2005-02-21T10:16:00.000-05:00

Unraveling the attentional functions of cortical cholinergic inputs: interactions between signal-driven and cognitive modulation of signal detection.
M Sarter, ME Hasselmo, JP Bruno, and B Givens
Brain Res Brain Res Rev, February 1, 2005; 48(1): 98-111.

A new review from Sarter. The model they proposed is my favorite on how cholinergic system modulates cortical activity. I encountered very similar ideas first in

Golmayo, L., A. Nunez, and L. Zaborszky, Electrophysiological evidence for the existence of a posterior cortical-prefrontal-basal forebrain circuitry in modulating sensory responses in visual and somatosensory rat cortical areas. Neuroscience, 2003. 119(2): p. 597-609.

The other interesting point in this review is the relationship between the DA system and the ACh system, and how the interaction would play a role in the development of schizophrenia.

Chinese Blog

2005-02-21T07:49:00.000-05:00

I set up a new blog here for any blogs in Chinese. I am not sure how often I will use either of these blogs (sure it's a lot of fun). But as it currently stands, I intend to use the English blog as a notepad for random scientific and academic stuff that I come across, as a way of forcing myself to write in English.

Recruiting Weekend

2005-02-20T15:43:00.000-05:00

This weekend our department hosted prospective students for the recruiting weekend. Our recruiting weekend consists of lots of faculty interviews (of course), a faculty seminar, a graduate student seminar and graduate student poster presentations. On the social activity side, we have graduate student-hosted dinner as a relaxed time for our recruits to see and feel life in Durham. On Saturday night, everyone in the department attended a dinner at a prof's house, a traditional event and a climax of the recruiting weekend.

Several things caught my thoughts during this event. As opposed to previous years where we had up to two recruiting weekends and invited up to 30 students, this year the admission committee was more selective and only invited 14 students. On the one hand, the department realized the benefit of being more selective: that is each student receives more attention and thus would have a better impression and a higher chance to recruit them. On the other hand, the decreased number of recruits reflected the tighter budget they have available for the graduate training program. The NIH budget is going so low that everyone in biosciences feels the influence.
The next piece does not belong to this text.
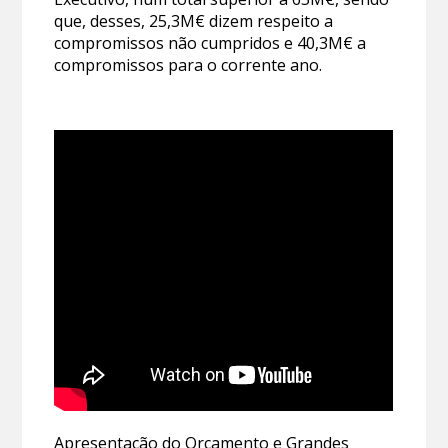
que, desses, 25,3M€ dizem respeito a
compromissos não cumpridos e 40,3M€ a
compromissos para o corrente ano.
Apresentação do Orçamento e Grandes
Several interdisciplinary graduate programs in Duke took a hard hit; either reduce the number of admissions dramatically or even just close down the program.

The NIH budget cut is probably a historical low. To give an idea about the funding situation, the funding cutoff for NIH grant applications has been about 25 percentile for many years during the economic boom. It is projected (or has already happened) that the cutoff is down to about 10 percentile. That means, for many labs that cannot get their grant renewed, they will have to layoff a significant proportion of research personals or forced to close down. Since NIH budget is in the category of discretionary budget, in theory it could go to zero (0). This budget hardship, not surprisingly, will last for the next few years before Bush steps down, and may continue to be felt for many years to come.
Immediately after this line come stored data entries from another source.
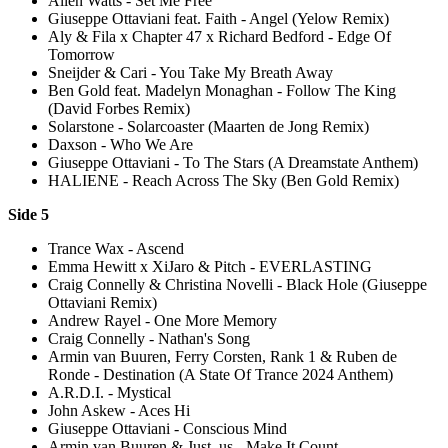
Allen Watts - Set Me Free
Giuseppe Ottaviani feat. Faith - Angel (Yelow Remix)
Aly & Fila x Chapter 47 x Richard Bedford - Edge Of
Tomorrow
Sneijder & Cari - You Take My Breath Away
Ben Gold feat. Madelyn Monaghan - Follow The King
(David Forbes Remix)
Solarstone - Solarcoaster (Maarten de Jong Remix)
Daxson - Who We Are
Giuseppe Ottaviani - To The Stars (A Dreamstate Anthem)
HALIENE - Reach Across The Sky (Ben Gold Remix)
Side 5
Trance Wax - Ascend
Emma Hewitt x XiJaro & Pitch - EVERLASTING
Craig Connelly & Christina Novelli - Black Hole (Giuseppe
Ottaviani Remix)
Andrew Rayel - One More Memory
Craig Connelly - Nathan's Song
Armin van Buuren, Ferry Corsten, Rank 1 & Ruben de
Ronde - Destination (A State Of Trance 2024 Anthem)
A.R.D.I. - Mystical
John Askew - Aces Hi
Giuseppe Ottaviani - Conscious Mind
Armin van Buuren & Just_us - Make It Count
A corollary effect of this financial difficulty is reduced funding for international students. Talking to our Dean of Graduate Study this weekend, I finally realized where the budget for international students came from. Most academic institutions here in the states receive NIH training grant to support the graduate program. Theoretically, this funding can only support U.S. citizens or permanent residents. Yet our department was able to support about 3 international students each year. The trick is that our graduate school taxes on the training grant from each program. By submitting part of the money to the graduate school, the graduate school can then determine how they want to spend the money, such as supporting international student. You must see now how the money laundry works: the money is then shipped back from the graduate school to the department to support international student. With the uprising budget cut, this funding source will take a serious cut for sure.

First Post

2005-02-20T11:30:00.000-05:00

Many of my friends are blogging nowadays, it seems like a fun toy to play with. I'll give it a shot.